Нынче живя, действуя в реальностях шестидесятых, я все больше убеждаюсь, что это время глубже и добрей того, откуда я дезертировал по причине старения и умирания. И не только потому, что социализм. В Америке нынче люди тоже добрей и развитей, чем в двухтысячном. Это легко определить по американским книгам того времени, по авторам-реалистам. США подарили мировой литературе таких классиков как Марк Твен, Эдгар По, Эрнест Хемингуэй, описанная ими реальность по своему страшна, но человечна и проникнута разумом.

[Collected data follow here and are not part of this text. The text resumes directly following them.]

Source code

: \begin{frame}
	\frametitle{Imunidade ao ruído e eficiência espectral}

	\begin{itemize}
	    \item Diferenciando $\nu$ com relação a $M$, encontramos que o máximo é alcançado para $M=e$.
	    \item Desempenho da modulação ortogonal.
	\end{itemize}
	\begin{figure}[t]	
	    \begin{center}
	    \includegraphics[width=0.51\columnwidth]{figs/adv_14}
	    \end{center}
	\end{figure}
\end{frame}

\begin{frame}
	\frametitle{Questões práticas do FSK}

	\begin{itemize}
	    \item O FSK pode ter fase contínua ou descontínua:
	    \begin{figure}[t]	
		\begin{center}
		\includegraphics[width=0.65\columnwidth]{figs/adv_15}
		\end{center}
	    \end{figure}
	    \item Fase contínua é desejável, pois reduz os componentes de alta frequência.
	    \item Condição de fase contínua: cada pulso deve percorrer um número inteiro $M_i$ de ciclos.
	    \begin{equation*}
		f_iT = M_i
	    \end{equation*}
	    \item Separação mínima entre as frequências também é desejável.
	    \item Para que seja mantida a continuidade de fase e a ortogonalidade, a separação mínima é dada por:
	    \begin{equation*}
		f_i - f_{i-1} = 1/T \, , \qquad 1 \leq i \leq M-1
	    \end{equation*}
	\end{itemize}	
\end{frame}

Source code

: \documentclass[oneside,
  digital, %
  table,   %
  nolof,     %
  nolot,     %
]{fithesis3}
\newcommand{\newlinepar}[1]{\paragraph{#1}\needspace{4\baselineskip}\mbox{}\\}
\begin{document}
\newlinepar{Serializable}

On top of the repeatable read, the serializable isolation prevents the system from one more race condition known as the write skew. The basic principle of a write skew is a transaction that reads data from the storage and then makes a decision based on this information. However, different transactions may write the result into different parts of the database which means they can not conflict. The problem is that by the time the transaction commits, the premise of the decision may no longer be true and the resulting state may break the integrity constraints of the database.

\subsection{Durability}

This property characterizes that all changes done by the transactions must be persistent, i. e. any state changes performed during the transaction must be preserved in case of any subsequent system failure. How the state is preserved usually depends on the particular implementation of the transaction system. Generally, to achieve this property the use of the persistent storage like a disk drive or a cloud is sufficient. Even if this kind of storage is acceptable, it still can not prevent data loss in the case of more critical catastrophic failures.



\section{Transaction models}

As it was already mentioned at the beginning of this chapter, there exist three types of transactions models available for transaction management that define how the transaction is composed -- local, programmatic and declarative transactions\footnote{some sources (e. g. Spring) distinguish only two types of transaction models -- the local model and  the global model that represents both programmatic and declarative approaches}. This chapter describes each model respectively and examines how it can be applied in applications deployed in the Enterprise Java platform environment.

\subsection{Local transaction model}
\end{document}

Но вернемся в иняз, возле которого и после драки я стою с закрытым ртом, но обалдело, и гоняю в памяти временные различия юмора. Конечно, меня сейчас не рассмешит Райкин, юмор которого больше сатирический, а не юмор в чистом виде, как у КВН «Пятигорска», ХАИ или «Детей лейтенанта Шмидта». Да и по-настоящему смешные фильмы еще не вышли в прокат. Нет «Брильянтовой руки», нет «Гусарской баллады», нет блестящих экранизаций Михаила Булгакова. Даже пьесу «Последние дни. (Пушкин)» о последних днях жизни Александра Сергеевича Пушкина, пьеса о Пушкине без Пушкина будет поставлена в Ленинграде режиссером Белинским в 1968 году. Помню, потому что смотрел. И, возможно, опять посмотрю, ради такого не грех и в Питер смотаться, в город, пока именуемый Ленинградом, но все равно красивый и романтичный.
Я прекращаю размышления и взбегаю по ступенькам в институт. Взбегаю и продолжаю восхищаться обретенной молодостью, гибкостью членов, здоровьем. Последние годы едва ходил, так болели суставы. Ревматоидный артрит болезнь иммунная и толком не лечится.
А где-то там, в бесконечности, смыкаются параллельные миры, а через две точки проходит бесконечное множество прямых, и спорное — бесспорно, а бесспорное — можно оспаривать, и человек мечется в поисках истины, не осознавая, что ищет собственное “Я”.